• [文書の抜粋]:
しかし、私たちはドブロニクで1週間ほど滞在して観光と今後の計画をじっくり立てようとしていた。それには環境が必要だ。今の家にはその環境がない。
予約した家はいわゆるソベSobe。普通のお宅の空き部屋に宿泊するというシステムでクロアチア全土で行われている。政府に登録したソベにはブルーの小さな看板が与えられて家の門などに掲示しているが、登録していない家も違法だが宿業を行っているのでこの限りではない。
また、ソベといっても家族のキッチンを使える、使えない、他の宿泊客とバスルームが共用か個別かなど条件は家によって様々なのだが、今の家の場合は宿泊客は客室と各客室専用のバスルームのある空間以外は家主のプライベート空間で立ち入りできないようにしてある。聞いてみるとキッチンの使用はできないと言われるし、部屋に冷蔵庫がなく家主に毎回断って家主側のスペースにある冷蔵庫から物を出してもらわなくてはならない。家のお父さんもお母さんもとても感じの良い人なのだが、こういう点で融通を利かせる気は全くないらしい。礼儀正しく笑顔を絶やさないが、簡単に一線は越えさせない感じが日本人みたいだと感じた。
お父さんもお母さんも感じが良いし、家も至る所に草花が見えて清潔で美しい、窓からはアドリア海も見える。いい所もたくさんあって1日、2日を過ごすにはいいだろうが1週間となると違ってくる。私たちの場合、必須条件はキッチンとなり清潔度や家主の感じの良さは二の次になってくる。今後1週間の宿を探さなくては。キッチンが使えないとわかった瞬間、私たちの今日のお仕事は今後の宿探しということに決まった。
予約した家はフェリーターミナル近くにあるインフォメーションのある場所から100m程山側にあがった場所にあった。バスターミナルも近い、お父さんが車を持っているので送ってもらえる、インフォメーションの近くには魚市場も立つという好条件だった。できればこの近くで探したいと思って、まずは近所のSobeマークを掲げている家をあたってみることにした。Sobeマークは2〜3軒おきくらいに頻繁に見つかるので片っ端から訪ねていった所、わずかな時間で2軒のキッチンが使える部屋が見つかった。

• [解くべき問題]:
文書の抜粋によれば、政府に登録したソベには何が与えられるか答えなさい。

• [保存データ]:
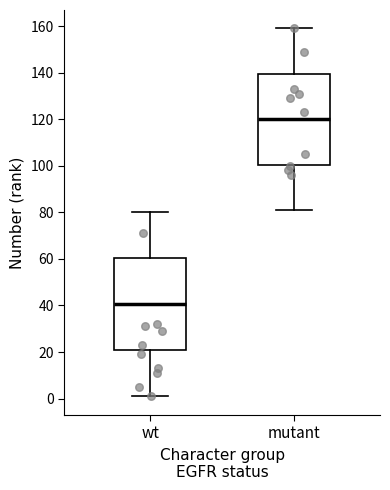

Reading left to right, read every box against the y-axis: the position of its median line, the range the box covers, and the ends of its whiskers. The values are not printed on the chart, so give them approximately, as read against the axis.

wt: median 40, box 20 to 60, whiskers 2 to 80
mutant: median 120, box 100 to 140, whiskers 82 to 160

• [完成した解答]:
ブルーの小さな看板が与えられる。